The Federation of American Societies for Experimental Biology (FASEB) (www.faseb.org), comprised of 30 scientific societies, is a policy advocate and rich resource for the bioscientist community. FASEB reports that their membership is the largest body of biological and biomedical researchers providing education and publication opportunities for innovative developments spanning bioengineering to women’s health.

17.3 PLANNING MEDICAL DEVICE DEVELOPMENTThe complex healthcare system struggling with a shortage of clinical professionals (eg, nurses, physicians), transitioning electronic records, and dynamic regulatory changes must also address the aging patient population who require services close to home and/or at home.
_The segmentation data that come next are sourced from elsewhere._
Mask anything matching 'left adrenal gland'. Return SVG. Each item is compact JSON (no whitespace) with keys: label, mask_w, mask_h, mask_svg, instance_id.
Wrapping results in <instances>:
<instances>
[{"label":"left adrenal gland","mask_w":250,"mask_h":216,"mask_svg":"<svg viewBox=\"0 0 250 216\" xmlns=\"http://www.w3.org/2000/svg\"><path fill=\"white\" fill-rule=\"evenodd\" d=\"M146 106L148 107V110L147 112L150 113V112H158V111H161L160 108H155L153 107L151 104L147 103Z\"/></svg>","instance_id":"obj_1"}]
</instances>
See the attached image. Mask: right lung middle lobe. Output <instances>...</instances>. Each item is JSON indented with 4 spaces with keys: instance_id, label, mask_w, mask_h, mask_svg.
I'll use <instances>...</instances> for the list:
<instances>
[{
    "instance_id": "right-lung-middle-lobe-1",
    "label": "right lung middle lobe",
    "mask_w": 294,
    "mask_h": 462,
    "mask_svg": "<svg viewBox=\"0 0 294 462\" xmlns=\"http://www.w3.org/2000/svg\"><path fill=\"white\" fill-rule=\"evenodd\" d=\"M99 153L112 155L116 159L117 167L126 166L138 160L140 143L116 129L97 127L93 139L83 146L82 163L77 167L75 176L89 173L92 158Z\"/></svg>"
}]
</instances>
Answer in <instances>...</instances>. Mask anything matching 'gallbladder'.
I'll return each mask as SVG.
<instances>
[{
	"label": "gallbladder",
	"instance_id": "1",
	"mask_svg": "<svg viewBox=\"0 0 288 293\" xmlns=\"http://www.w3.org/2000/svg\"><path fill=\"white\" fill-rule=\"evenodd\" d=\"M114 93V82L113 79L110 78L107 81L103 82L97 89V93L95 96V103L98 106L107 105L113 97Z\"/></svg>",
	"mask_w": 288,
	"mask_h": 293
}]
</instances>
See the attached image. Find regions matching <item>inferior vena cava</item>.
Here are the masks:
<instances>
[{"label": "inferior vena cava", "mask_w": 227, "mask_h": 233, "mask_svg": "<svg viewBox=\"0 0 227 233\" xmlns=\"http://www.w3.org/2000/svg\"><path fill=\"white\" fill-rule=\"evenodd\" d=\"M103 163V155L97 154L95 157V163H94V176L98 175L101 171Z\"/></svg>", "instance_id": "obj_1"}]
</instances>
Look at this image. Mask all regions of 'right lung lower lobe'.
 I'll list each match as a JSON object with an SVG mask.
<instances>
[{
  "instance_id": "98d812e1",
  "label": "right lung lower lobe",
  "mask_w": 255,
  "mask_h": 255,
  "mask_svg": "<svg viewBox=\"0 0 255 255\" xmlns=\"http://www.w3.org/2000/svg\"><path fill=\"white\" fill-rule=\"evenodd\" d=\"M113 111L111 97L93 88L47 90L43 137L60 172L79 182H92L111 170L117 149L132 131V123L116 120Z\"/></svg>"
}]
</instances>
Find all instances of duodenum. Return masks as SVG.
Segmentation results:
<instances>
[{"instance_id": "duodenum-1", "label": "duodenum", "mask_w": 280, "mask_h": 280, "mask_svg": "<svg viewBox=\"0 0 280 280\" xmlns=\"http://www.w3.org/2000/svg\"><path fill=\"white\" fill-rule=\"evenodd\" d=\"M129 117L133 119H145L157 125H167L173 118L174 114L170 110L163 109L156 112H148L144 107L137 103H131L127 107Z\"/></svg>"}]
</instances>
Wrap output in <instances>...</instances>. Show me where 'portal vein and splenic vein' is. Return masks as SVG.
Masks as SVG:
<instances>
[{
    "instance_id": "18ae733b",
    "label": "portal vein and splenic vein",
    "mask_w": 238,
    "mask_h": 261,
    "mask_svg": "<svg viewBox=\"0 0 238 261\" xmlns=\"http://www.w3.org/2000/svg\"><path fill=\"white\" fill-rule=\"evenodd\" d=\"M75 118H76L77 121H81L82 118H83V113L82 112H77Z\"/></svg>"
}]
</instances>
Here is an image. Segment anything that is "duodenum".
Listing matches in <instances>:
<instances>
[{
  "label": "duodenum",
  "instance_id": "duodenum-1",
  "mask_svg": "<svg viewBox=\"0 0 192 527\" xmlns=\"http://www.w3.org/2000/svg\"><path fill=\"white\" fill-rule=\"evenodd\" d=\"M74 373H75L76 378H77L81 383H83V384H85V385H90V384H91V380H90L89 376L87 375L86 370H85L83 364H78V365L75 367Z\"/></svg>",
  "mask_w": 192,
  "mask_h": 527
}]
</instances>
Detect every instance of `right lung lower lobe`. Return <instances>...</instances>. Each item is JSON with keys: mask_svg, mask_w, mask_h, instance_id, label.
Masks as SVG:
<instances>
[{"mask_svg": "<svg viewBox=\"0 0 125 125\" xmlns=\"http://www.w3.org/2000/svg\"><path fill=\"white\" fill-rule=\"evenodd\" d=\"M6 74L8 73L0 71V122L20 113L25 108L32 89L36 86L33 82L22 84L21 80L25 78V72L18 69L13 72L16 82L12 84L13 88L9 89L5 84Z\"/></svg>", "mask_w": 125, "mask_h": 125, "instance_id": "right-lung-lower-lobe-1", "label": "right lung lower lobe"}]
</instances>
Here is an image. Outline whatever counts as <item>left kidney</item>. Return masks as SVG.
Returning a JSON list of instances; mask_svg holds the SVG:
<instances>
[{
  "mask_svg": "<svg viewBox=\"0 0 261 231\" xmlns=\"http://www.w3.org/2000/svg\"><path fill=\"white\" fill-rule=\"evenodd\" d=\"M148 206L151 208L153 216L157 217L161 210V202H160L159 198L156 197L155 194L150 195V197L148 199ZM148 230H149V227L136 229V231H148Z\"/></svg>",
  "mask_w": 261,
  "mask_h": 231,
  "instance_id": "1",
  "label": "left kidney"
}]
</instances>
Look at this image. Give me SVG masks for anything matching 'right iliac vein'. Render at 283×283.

This, in turn, influences the planning and development of new medical devices intended for use in environments outside established medical venues for clinical care. Despite the optimism that leads to the feasibility of a global “digital doctor bag” filled with items previously only available at the physician’s office (Kraft, 2015), the element of “when” seems to be the pivotal problem in a room filled with an overdose of who, what, why, where and how.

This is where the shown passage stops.